# why are my passwords not being saved?>



## reeltime (Mar 31, 2001)

My passwords are not being saved even though i check box to remember passwords. Pain in the ace. Ideas? Thanks!


----------



## Paul Nagel (Sep 19, 1999)

Try this, go to Start>Find>Files and Folders. Search for a *.pwl file. When the PWL file is found, right click on it, rename is to whever.old and reboot. You can now start creating a new Password Log(pwl) file.


----------



## TonyKlein (Aug 26, 2001)

Are you talking logon passwords, dial up passwords?

The *.pwl thing works most of the time, however.

You might also consider downloading Tweak UI 1.33 
On it's 'network' tab you have the option of checking 'log on automatically at system startup'

Installation takes place by rightclicking TweakUI.inf, and choosing 'install' from the context menu.
Here's a user guide: http://www.pcforrest.freeserve.co.uk/tweakui.htm

If your talking dialup, here's a MS article:

Dial-Up Networking Password Is Not Saved

Good luck,


----------



## reeltime (Mar 31, 2001)

Thanks for ideas. Changing the *.pwl file to whever.old did not work. Should I change it back??? 

And it is logons and passwords for a couple websites i use that my logons and passwords are not saved. Should i still try your suggestion Tony?


----------



## brianF (Dec 2, 1999)

Do you have cookies enabled in your browser


----------



## TonyKlein (Aug 26, 2001)

No, this is something else altogether.

You mean your user name and passwords aren't retained when you log in?

This is a cookie issue.

First, the options for cookies should be enabled in your profile at the site in question.
Second, the options for cookies should be enabled in Internet Options/Security/internet/custom level, or, if you're running Internet Explorer 6.0, on the Privacy tab.

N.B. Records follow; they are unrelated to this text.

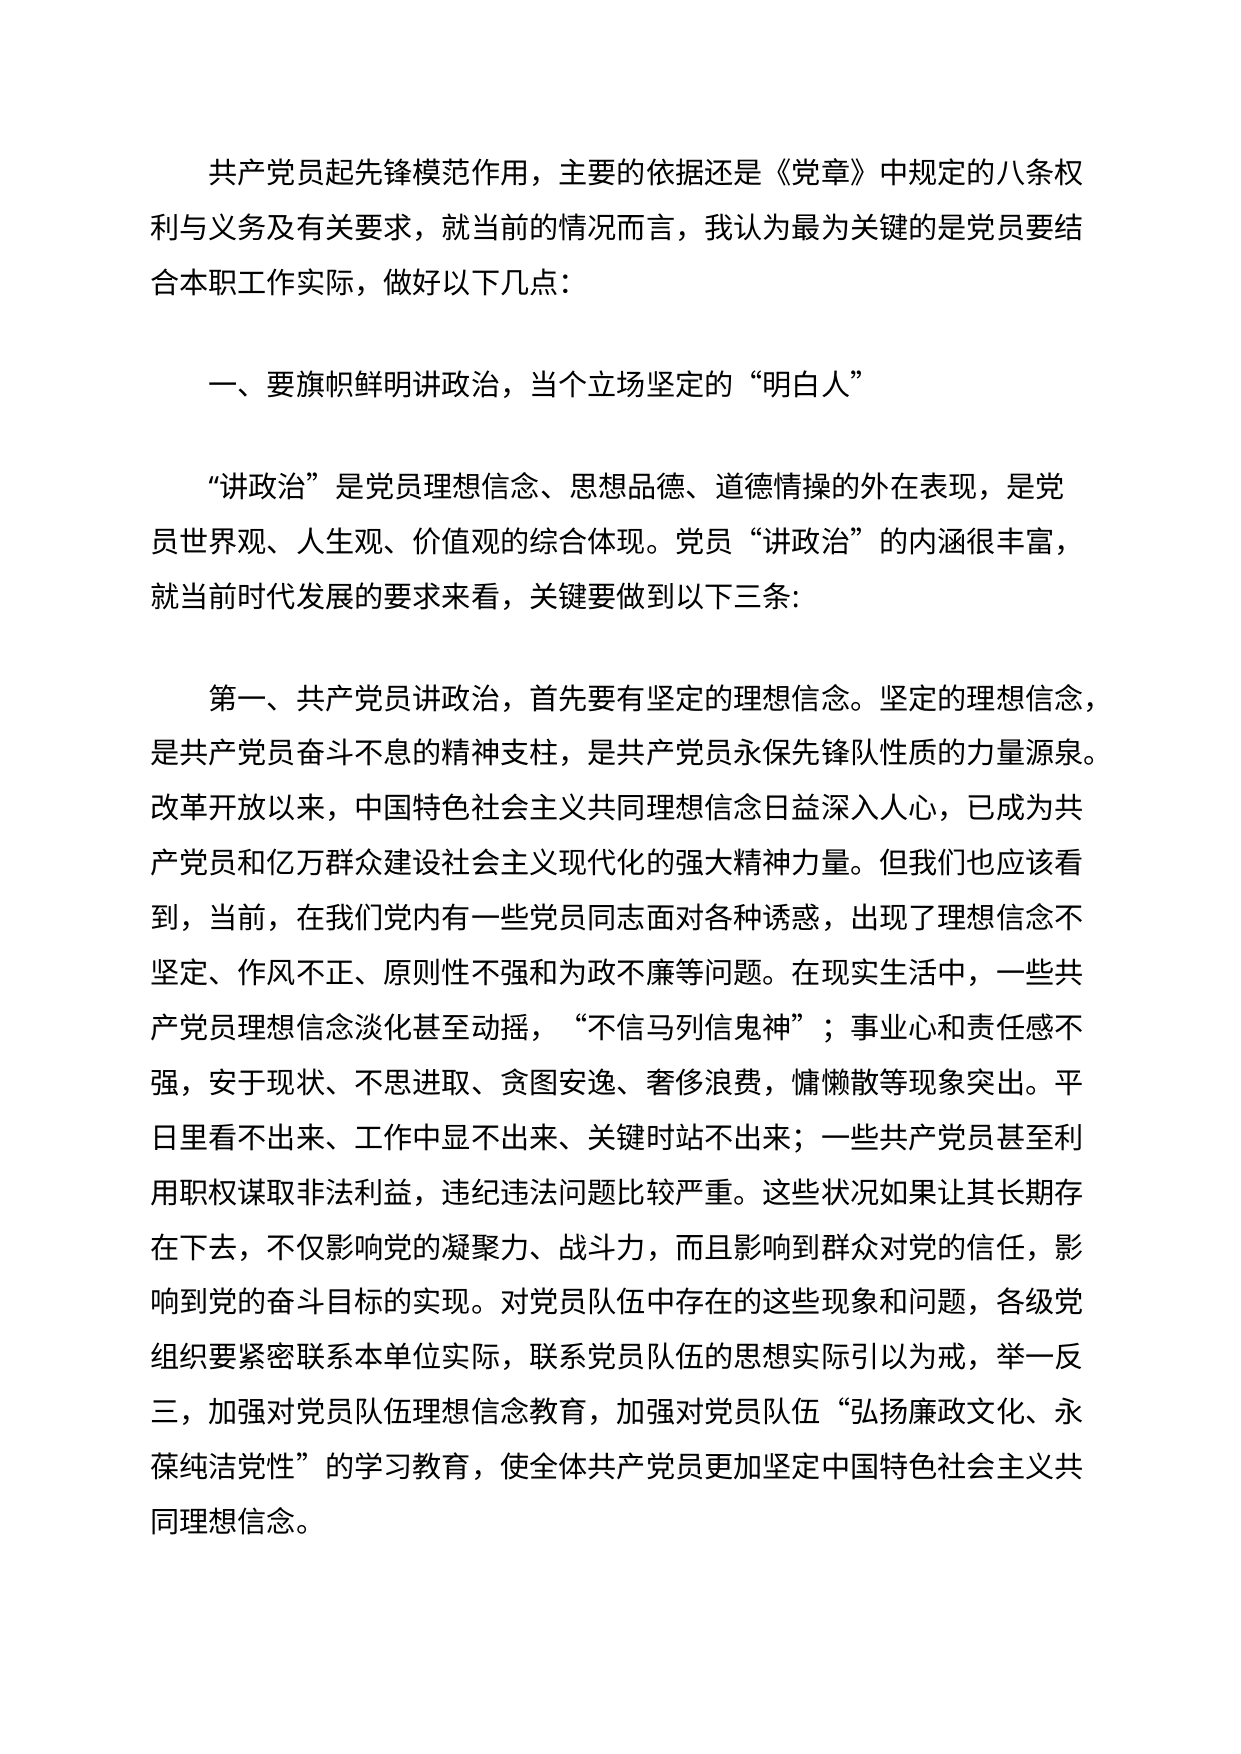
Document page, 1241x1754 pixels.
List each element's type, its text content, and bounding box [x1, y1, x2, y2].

text 共产党员起先锋模范作用，主要的依据还是《党章》中规定的八条权利与义务及有关要求，就当前的情况而言，我认为最为关键的是党员要结合本职工作实际，做好以下几点： [150, 150, 1090, 302]
text “讲政治”是党员理想信念、思想品德、道德情操的外在表现，是党员世界观、人生观、价值观的综合体现。党员“讲政治”的内涵很丰富，就当前时代发展的要求来看，关键要做到以下三条: [150, 463, 1090, 616]
text 一、要旗帜鲜明讲政治，当个立场坚定的“明白人” [150, 362, 1090, 404]
text 第一、共产党员讲政治，首先要有坚定的理想信念。坚定的理想信念，是共产党员奋斗不息的精神支柱，是共产党员永保先锋队性质的力量源泉。改革开放以来，中国特色社会主义共同理想信念日益深入人心，已成为共产党员和亿万群众建设社会主义现代化的强大精神力量。但我们也应该看到，当前，在我们党内有一些党员同志面对各种诱惑，出现了理想信念不坚定、作风不正、原则性不强和为政不廉等问题。在现实生活中，一些共产党员理想信念淡化甚至动摇，“不信马列信鬼神”；事业心和责任感不强，安于现状、不思进取、贪图安逸、奢侈浪费，慵懒散等现象突出。平日里看不出来、工作中显不出来、关键时站不出来；一些共产党员甚至利用职权谋取非法利益，违纪违法问题比较严重。这些状况如果让其长期存在下去，不仅影响党的凝聚力、战斗力，而且影响到群众对党的信任，影响到党的奋斗目标的实现。对党员队伍中存在的这些现象和问题，各级党组织要紧密联系本单位实际，联系党员队伍的思想实际引以为戒，举一反三，加强对党员队伍理想信念教育，加强对党员队伍“弘扬廉政文化、永葆纯洁党性”的学习教育，使全体共产党员更加坚定中国特色社会主义共同理想信念。 [150, 675, 1090, 1541]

If that's all OK, but you still experience problems, you may have some corrupted cookies.
Jot down your user names and passwords, and delete all your cookies:
In IE 5.x: Internet Options/General tab/Settings/Show Files, Edit/select all, and remove them.
In IE 6.0 you just click 'delete cookies'.

Some reading:

Frequently Asked Questions About Cookies

How to Manage Cookies in Internet Explorer 6

Post back with the results!

Good luck,


----------



## reeltime (Mar 31, 2001)

Thanks again. Tony, cookies are enables in IE 5.0. I don't know if cookies are enabled at the web site in question. And actually, this is the only site that i currently am using for saved logon and password. I can't think of another, so it may be the site. Any ideas how I can test this on another site, i guess one that would use cookies for this function? If I do delete cookies, what other implications would this have. Does it mean I would just be starting afresh and that try again to save passwords to that site. It would seem I first need to confirm cookies enabled at that site? Or get onto another site to see if i can save those passwords? Thanks again.


----------



## reeltime (Mar 31, 2001)

that FAQ about cookies seems to not work...


----------



## TonyKlein (Aug 26, 2001)

Hi reeltime,

Here it does.

Anyhow, here are a couple more articles:

Description of Cookies
How to Set and Customize Cookies Settings in Internet Explorer
How to Delete Cookie Files

Cheers,


----------